The researchers believe a middle ground is possible, one that’s good for business but also for the average user.
“Our findings suggest that an online dating platform can increase revenue and users’ chances of finding dating partners simultaneously,” explains Musa Eren Celdir, who was a Ph.D. student at Carnegie Mellon’s Tepper School of Business when he led the study.
“These platforms can use our results to understand user behavior and they can use our model to improve their recommendation systems.”
Elina Hwang, Associate Professor at the University of Washington, emphasizes the broader implications of their work. The same model could potentially be extended beyond dating apps in other fields where there’s a system of incentives and extensive user interactions.

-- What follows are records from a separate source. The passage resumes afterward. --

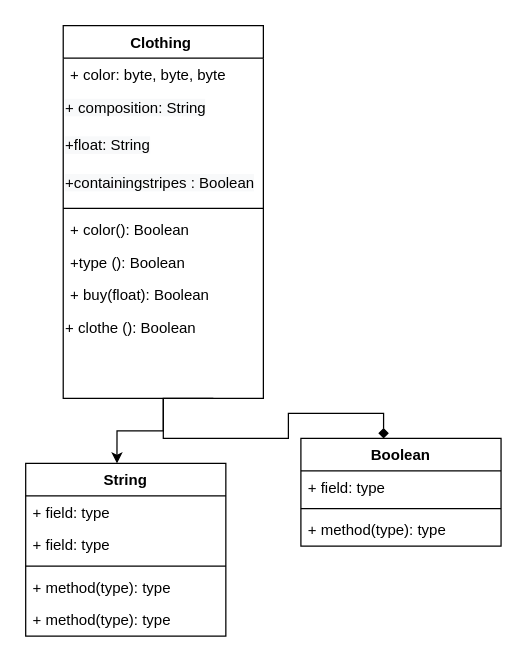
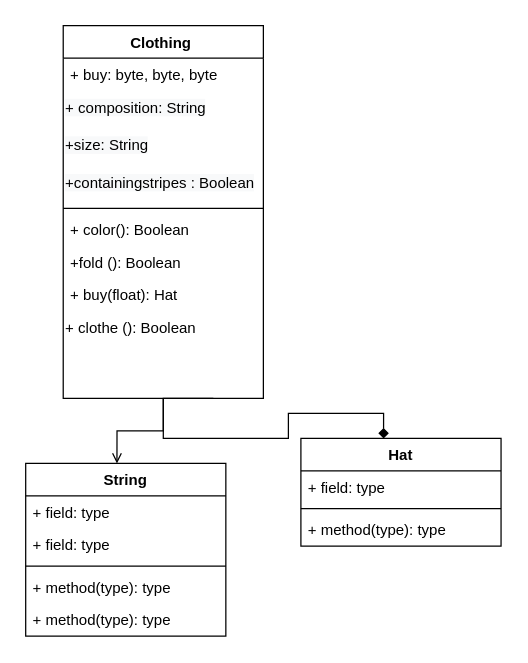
  <mxCell id="0" />
  <mxCell id="1" parent="0" />
  <mxCell id="2" value="Clothing " style="swimlane;fontStyle=1;align=center;verticalAlign=top;childLayout=stackLayout;horizontal=1;startSize=26;horizontalStack=0;resizeParent=1;resizeParentMax=0;resizeLast=0;collapsible=1;marginBottom=0;" vertex="1" parent="1"><mxGeometry x="50" y="20" width="160" height="298" as="geometry" /></mxCell>
- <mxCell id="3" value="+ color: byte, byte, byte" style="text;strokeColor=none;fillColor=none;align=left;verticalAlign=top;spacingLeft=4;spacingRight=4;overflow=hidden;rotatable=0;points=[[0,0.5],[1,0.5]];portConstraint=eastwest;" vertex="1" parent="2"><mxGeometry y="26" width="160" height="26" as="geometry" /></mxCell>
+ <mxCell id="3" value="+ buy: byte, byte, byte" style="text;strokeColor=none;fillColor=none;align=left;verticalAlign=top;spacingLeft=4;spacingRight=4;overflow=hidden;rotatable=0;points=[[0,0.5],[1,0.5]];portConstraint=eastwest;" vertex="1" parent="2"><mxGeometry y="26" width="160" height="26" as="geometry" /></mxCell>
  <mxCell id="4" value="&lt;span style=&quot;color: rgb(0 , 0 , 0) ; font-family: &amp;#34;helvetica&amp;#34; ; font-size: 12px ; font-style: normal ; font-weight: 400 ; letter-spacing: normal ; text-align: left ; text-indent: 0px ; text-transform: none ; word-spacing: 0px ; background-color: rgb(248 , 249 , 250) ; display: inline ; float: none&quot;&gt;+ composition: String&lt;/span&gt;" style="text;whiteSpace=wrap;html=1;" vertex="1" parent="2"><mxGeometry y="52" width="160" height="30" as="geometry" /></mxCell>
- <mxCell id="5" value="&lt;span style=&quot;color: rgb(0 , 0 , 0) ; font-family: &amp;#34;helvetica&amp;#34; ; font-size: 12px ; font-style: normal ; font-weight: 400 ; letter-spacing: normal ; text-align: left ; text-indent: 0px ; text-transform: none ; word-spacing: 0px ; background-color: rgb(248 , 249 , 250) ; display: inline ; float: none&quot;&gt;+float: String&lt;/span&gt;" style="text;whiteSpace=wrap;html=1;" vertex="1" parent="2"><mxGeometry y="82" width="160" height="30" as="geometry" /></mxCell>
+ <mxCell id="5" value="&lt;span style=&quot;color: rgb(0 , 0 , 0) ; font-family: &amp;#34;helvetica&amp;#34; ; font-size: 12px ; font-style: normal ; font-weight: 400 ; letter-spacing: normal ; text-align: left ; text-indent: 0px ; text-transform: none ; word-spacing: 0px ; background-color: rgb(248 , 249 , 250) ; display: inline ; float: none&quot;&gt;+size: String&lt;/span&gt;" style="text;whiteSpace=wrap;html=1;" vertex="1" parent="2"><mxGeometry y="82" width="160" height="30" as="geometry" /></mxCell>
  <mxCell id="6" value="&lt;span style=&quot;color: rgb(0 , 0 , 0) ; font-family: &amp;#34;helvetica&amp;#34; ; font-size: 12px ; font-style: normal ; font-weight: 400 ; letter-spacing: normal ; text-align: left ; text-indent: 0px ; text-transform: none ; word-spacing: 0px ; background-color: rgb(248 , 249 , 250) ; display: inline ; float: none&quot;&gt;+containingstripes : Boolean&lt;/span&gt;" style="text;whiteSpace=wrap;html=1;" vertex="1" parent="2"><mxGeometry y="112" width="160" height="30" as="geometry" /></mxCell>
  <mxCell id="7" value="" style="line;strokeWidth=1;fillColor=none;align=left;verticalAlign=middle;spacingTop=-1;spacingLeft=3;spacingRight=3;rotatable=0;labelPosition=right;points=[];portConstraint=eastwest;" vertex="1" parent="2"><mxGeometry y="142" width="160" height="8" as="geometry" /></mxCell>
  <mxCell id="8" value="+ color(): Boolean" style="text;strokeColor=none;fillColor=none;align=left;verticalAlign=top;spacingLeft=4;spacingRight=4;overflow=hidden;rotatable=0;points=[[0,0.5],[1,0.5]];portConstraint=eastwest;" vertex="1" parent="2"><mxGeometry y="150" width="160" height="26" as="geometry" /></mxCell>
- <mxCell id="9" value="+type (): Boolean" style="text;strokeColor=none;fillColor=none;align=left;verticalAlign=top;spacingLeft=4;spacingRight=4;overflow=hidden;rotatable=0;points=[[0,0.5],[1,0.5]];portConstraint=eastwest;" vertex="1" parent="2"><mxGeometry y="176" width="160" height="26" as="geometry" /></mxCell>
- <mxCell id="10" value="+ buy(float): Boolean&#10;" style="text;strokeColor=none;fillColor=none;align=left;verticalAlign=top;spacingLeft=4;spacingRight=4;overflow=hidden;rotatable=0;points=[[0,0.5],[1,0.5]];portConstraint=eastwest;" vertex="1" parent="2"><mxGeometry y="202" width="160" height="26" as="geometry" /></mxCell>
+ <mxCell id="9" value="+fold (): Boolean" style="text;strokeColor=none;fillColor=none;align=left;verticalAlign=top;spacingLeft=4;spacingRight=4;overflow=hidden;rotatable=0;points=[[0,0.5],[1,0.5]];portConstraint=eastwest;" vertex="1" parent="2"><mxGeometry y="176" width="160" height="26" as="geometry" /></mxCell>
+ <mxCell id="10" value="+ buy(float): Hat&#10;" style="text;strokeColor=none;fillColor=none;align=left;verticalAlign=top;spacingLeft=4;spacingRight=4;overflow=hidden;rotatable=0;points=[[0,0.5],[1,0.5]];portConstraint=eastwest;" vertex="1" parent="2"><mxGeometry y="202" width="160" height="26" as="geometry" /></mxCell>
  <mxCell id="11" value="+ clothe (): Boolean&lt;div style=&quot;padding: 0px ; margin: 0px&quot;&gt;&lt;br style=&quot;padding: 0px ; margin: 0px ; color: rgb(0 , 0 , 0) ; font-family: &amp;#34;helvetica&amp;#34; ; font-size: 12px ; font-style: normal ; font-weight: 400 ; letter-spacing: normal ; text-align: left ; text-indent: 0px ; text-transform: none ; word-spacing: 0px ; background-color: rgb(248 , 249 , 250)&quot;&gt;&lt;br&gt;&lt;br&gt;&lt;/div&gt;" style="text;whiteSpace=wrap;html=1;" vertex="1" parent="2"><mxGeometry y="228" width="160" height="70" as="geometry" /></mxCell>
  <mxCell id="12" value="String" style="swimlane;fontStyle=1;align=center;verticalAlign=top;childLayout=stackLayout;horizontal=1;startSize=26;horizontalStack=0;resizeParent=1;resizeParentMax=0;resizeLast=0;collapsible=1;marginBottom=0;" vertex="1" parent="1"><mxGeometry x="20" y="370" width="160" height="138" as="geometry" /></mxCell>
  <mxCell id="13" value="+ field: type" style="text;strokeColor=none;fillColor=none;align=left;verticalAlign=top;spacingLeft=4;spacingRight=4;overflow=hidden;rotatable=0;points=[[0,0.5],[1,0.5]];portConstraint=eastwest;" vertex="1" parent="12"><mxGeometry y="26" width="160" height="26" as="geometry" /></mxCell>
  <mxCell id="14" value="+ field: type" style="text;strokeColor=none;fillColor=none;align=left;verticalAlign=top;spacingLeft=4;spacingRight=4;overflow=hidden;rotatable=0;points=[[0,0.5],[1,0.5]];portConstraint=eastwest;" vertex="1" parent="12"><mxGeometry y="52" width="160" height="26" as="geometry" /></mxCell>
  <mxCell id="15" value="" style="line;strokeWidth=1;fillColor=none;align=left;verticalAlign=middle;spacingTop=-1;spacingLeft=3;spacingRight=3;rotatable=0;labelPosition=right;points=[];portConstraint=eastwest;" vertex="1" parent="12"><mxGeometry y="78" width="160" height="8" as="geometry" /></mxCell>
  <mxCell id="16" value="+ method(type): type" style="text;strokeColor=none;fillColor=none;align=left;verticalAlign=top;spacingLeft=4;spacingRight=4;overflow=hidden;rotatable=0;points=[[0,0.5],[1,0.5]];portConstraint=eastwest;" vertex="1" parent="12"><mxGeometry y="86" width="160" height="26" as="geometry" /></mxCell>
  <mxCell id="17" value="+ method(type): type" style="text;strokeColor=none;fillColor=none;align=left;verticalAlign=top;spacingLeft=4;spacingRight=4;overflow=hidden;rotatable=0;points=[[0,0.5],[1,0.5]];portConstraint=eastwest;" vertex="1" parent="12"><mxGeometry y="112" width="160" height="26" as="geometry" /></mxCell>
- <mxCell id="18" value="Boolean" style="swimlane;fontStyle=1;align=center;verticalAlign=top;childLayout=stackLayout;horizontal=1;startSize=26;horizontalStack=0;resizeParent=1;resizeParentMax=0;resizeLast=0;collapsible=1;marginBottom=0;" vertex="1" parent="1"><mxGeometry x="240" y="350" width="160" height="86" as="geometry" /></mxCell>
+ <mxCell id="18" value="Hat" style="swimlane;fontStyle=1;align=center;verticalAlign=top;childLayout=stackLayout;horizontal=1;startSize=26;horizontalStack=0;resizeParent=1;resizeParentMax=0;resizeLast=0;collapsible=1;marginBottom=0;" vertex="1" parent="1"><mxGeometry x="240" y="350" width="160" height="86" as="geometry" /></mxCell>
  <mxCell id="19" value="+ field: type" style="text;strokeColor=none;fillColor=none;align=left;verticalAlign=top;spacingLeft=4;spacingRight=4;overflow=hidden;rotatable=0;points=[[0,0.5],[1,0.5]];portConstraint=eastwest;" vertex="1" parent="18"><mxGeometry y="26" width="160" height="26" as="geometry" /></mxCell>
  <mxCell id="20" value="" style="line;strokeWidth=1;fillColor=none;align=left;verticalAlign=middle;spacingTop=-1;spacingLeft=3;spacingRight=3;rotatable=0;labelPosition=right;points=[];portConstraint=eastwest;" vertex="1" parent="18"><mxGeometry y="52" width="160" height="8" as="geometry" /></mxCell>
  <mxCell id="21" value="+ method(type): type" style="text;strokeColor=none;fillColor=none;align=left;verticalAlign=top;spacingLeft=4;spacingRight=4;overflow=hidden;rotatable=0;points=[[0,0.5],[1,0.5]];portConstraint=eastwest;" vertex="1" parent="18"><mxGeometry y="60" width="160" height="26" as="geometry" /></mxCell>
- <mxCell id="22" style="edgeStyle=orthogonalEdgeStyle;rounded=0;orthogonalLoop=1;jettySize=auto;html=1;entryX=0.456;entryY=0;entryDx=0;entryDy=0;entryPerimeter=0;" edge="1" parent="1" source="11" target="12"><mxGeometry relative="1" as="geometry"><Array as="points"><mxPoint x="130" y="344" /><mxPoint x="93" y="344" /></Array></mxGeometry></mxCell>
+ <mxCell id="22" style="edgeStyle=orthogonalEdgeStyle;rounded=0;orthogonalLoop=1;jettySize=auto;html=1;entryX=0.456;entryY=0;entryDx=0;entryDy=0;entryPerimeter=0;endArrow=open;" edge="1" parent="1" source="11" target="12"><mxGeometry relative="1" as="geometry"><Array as="points"><mxPoint x="130" y="344" /><mxPoint x="93" y="344" /></Array></mxGeometry></mxCell>
  <mxCell id="23" style="edgeStyle=orthogonalEdgeStyle;rounded=0;orthogonalLoop=1;jettySize=auto;html=1;exitX=0.75;exitY=1;exitDx=0;exitDy=0;entryX=0.413;entryY=0;entryDx=0;entryDy=0;entryPerimeter=0;endArrow=diamond;" edge="1" parent="1" source="11" target="18"><mxGeometry relative="1" as="geometry"><Array as="points"><mxPoint x="130" y="318" /><mxPoint x="130" y="350" /><mxPoint x="230" y="350" /><mxPoint x="230" y="330" /><mxPoint x="306" y="330" /></Array></mxGeometry></mxCell>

“Our research not only sheds light on fairness and bias in online dating but also proposes a new model to predict user decisions,” she says.
Although the study focused on one specific platform from Asia, the insights and models developed are applicable across various online matching platforms. The team calls for greater transparency in how dating algorithms work and stresses the need for more research into balancing user satisfaction, revenue goals, and ethical algorithm design.
The findings appeared in the journal Manufacturing and Service Operations Management.